Approach to Estimate Uncertainty Distributions of Walmart Sales
We present our solution for the M5 Forecasting - Uncertainty competition. Our solution ranked 6th out of 909 submissions across all hierarchical levels and ranked first for prediction at the finest level of granularity (product-store sales, i.e. SKUs). The model combines a multi-stage state-space model and Monte Carlo simulations to generate the forecasting scenarios (trajectories). Observed sales are modelled with negative binomial distributions to represent discrete over-dispersed sales. Seasonal factors are hand-crafted and modelled with linear coefficients that are calculated at the store-department level.
The approach chosen by this team of prior Lokad employees hits all the sweet spots. It’s simple, yet comes 6th in a Kaggle challenge, and produces multi-horizon sample paths.

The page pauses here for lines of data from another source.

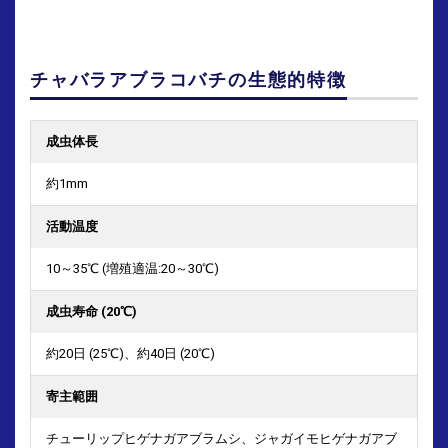
チャバラアブラコバチの生態的特徴
成虫体長
約1mm
活動温度
10～35℃ (増殖適温:20～30℃)
成虫寿命 (20℃)
約20日 (25℃)、約40日 (20℃)
寄主範囲
チューリップヒゲナガアブラムシ、ジャガイモヒゲナガアブ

Having the write-up of a well-performing result available in this detail is great—they share some nuggets:
Considering the small search space, this optimisation is done via grid search.
Easy to do for a two-parameter model and a neat trick to get computational issues under control. Generally neat to also enforce additional prior knowledge via arbitrary constraints on the search space.
According to the M5 survey by Makridakis et al. [3], our solution had the best result at the finest level of granularity (level 12 in the competition), commonly referred to as product-store level or SKU level (Stock Keeping Unit). For store replenishment and numerous other problems, the SKU level is the most relevant level.
Good on them to point this out. Congrats!